▶ Requirement
Continue the piece about the new Stanford Medicine magazine issue, starting right after its last sentence.

▶ Page extract
During a wellness assessment marking the beginning of his involvement in a pilot project of new approach to primary care, Eugene Celis was asked what was important to him about his health.
He thought of his two young daughters, and said: "Being able to see my grandchildren. Being active. Always being able to travel."
Though it's what a lot of people might say, the project, called Humanwide, helped him see a way toward reaching those goals, even when faced with a family history of heart disease, diabetes and strokes.
An article about the project, and Celis' journey, is one of several in the latest issue of Stanford Medicine magazine, which explores how Stanford Medicine's focus on detecting disease earlier, strengthening patient-provider relationships and deploying the latest health technology enhances value in medicine.
"Personalized medicine means we can modify care down to an individual's genome," Dean Lloyd Minor, MD said in his letter introducing the issue. "And a better understanding of the social determinants of health -- everything from our behavior to our environment -- means we have the opportunity and duty to treat each person individually."
Stories in the issue include:
- Through Humanwide, clinicians and patients worked together -- using information from genetic screenings, at-home digital monitoring devices and detailed wellness assessments -- to better prevent, predict and cure disease for everyone.
- A Stanford informatics service harnesses health data from millions of patient records to provide the ultimate consult when a physician is stumped by a patient's case.

▶ Supplied information
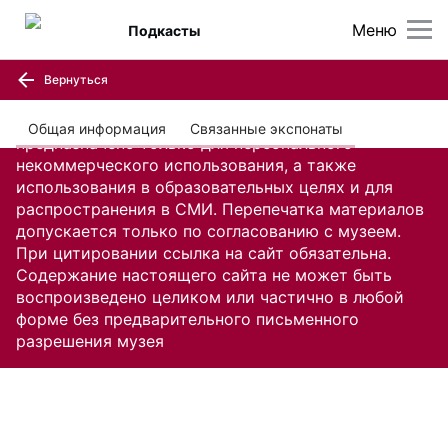
Меню
Подкасты
Вернуться
Содержание настоящего сайта, включая все
изображения и текстовую информацию,
Общая информация
Связанные экспонаты
предназначено только для персонального
некоммерческого использования, а также
использования в образовательных целях и для
распространения в СМИ. Перепечатка материалов
допускается только по согласованию с музеем.
При цитировании ссылка на сайт обязательна.
Содержание настоящего сайта не может быть
воспроизведено целиком или частично в любой
форме без предварительного письменного
разрешения музея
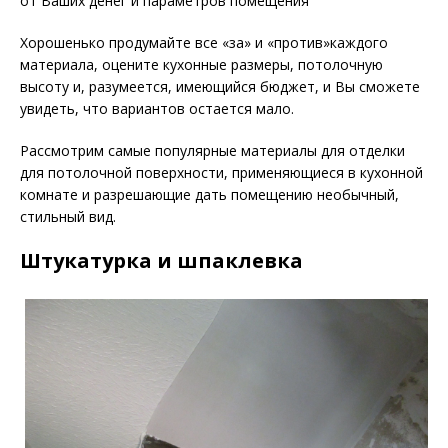
от Ваших денег и параметров помещения
Хорошенько продумайте все «за» и «против»каждого
материала, оцените кухонные размеры, потолочную
высоту и, разумеется, имеющийся бюджет, и Вы сможете
увидеть, что вариантов остается мало.
Рассмотрим самые популярные материалы для отделки
для потолочной поверхности, применяющиеся в кухонной
комнате и разрешающие дать помещению необычный,
стильный вид.
Штукатурка и шпаклевка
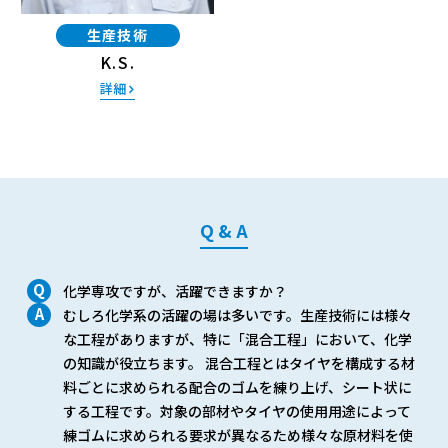
生産技術
K.S.
詳細
Q & A
化学専攻ですが、活躍できますか？
むしろ化学系の活躍の場は多いです。生産技術には様々
な工程がありますが、特に「混合工程」において、化学
の知識が役立ちます。 混合工程とはタイヤを構成する材
料ごとに求められる配合のゴムを練り上げ、シート状に
する工程です。対象の部材やタイヤの使用用途によって
練ゴムに求められる要求が異なるため様々な原材料を使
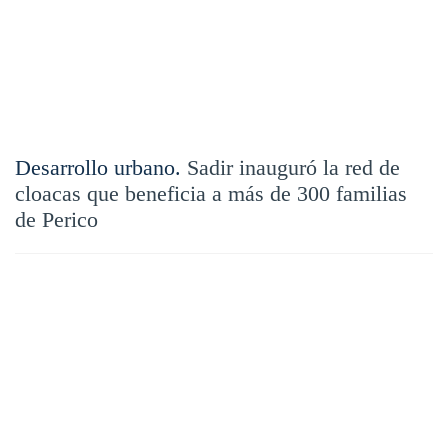
Desarrollo urbano.
Sadir inauguró la red de
cloacas que beneficia a más de 300 familias
de Perico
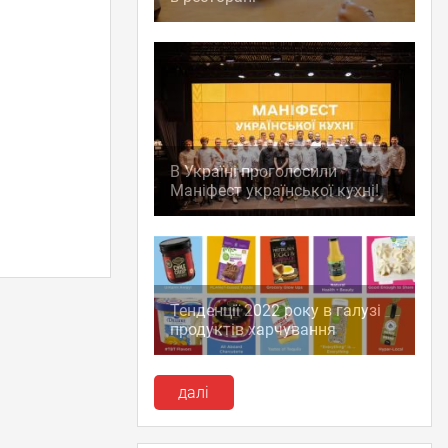
В Україні проголосили
Маніфест української кухні!
Тенденції 2022 року в галузі
продуктів харчування
далі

▶ Exercise response
- Initiatives to battle physician burnout aim to increase professional fulfillment by improving their work experiences and work-life integration. Also, Stanford's chief wellness officer Tait Shanafelt, MD, discusses the issue in a podcast with Paul Costello.
- New Stanford Hospital emergency protocol drastically cuts the time it takes give stroke patients a treatment that can save their lives, their independence, and health care costs.
- Stanford mathematicians used statistical and computational data to simulate changes at one outpatient pediatric clinic to increase patient capacity without comprising care.
- The Stanford Biobank underwent a high-tech revamp and its new approach is bridging the gap between the latest biomedical research and patient care.
- A virtual reality training program is helping physicians better manage difficult conversations with patients and their families.
Also in this issue, the vision of a mesa in a scientist's dream changed the course of research into a deadly heart condition; and researchers found that the hormone vasopressin shows promise in helping children with autism socialize.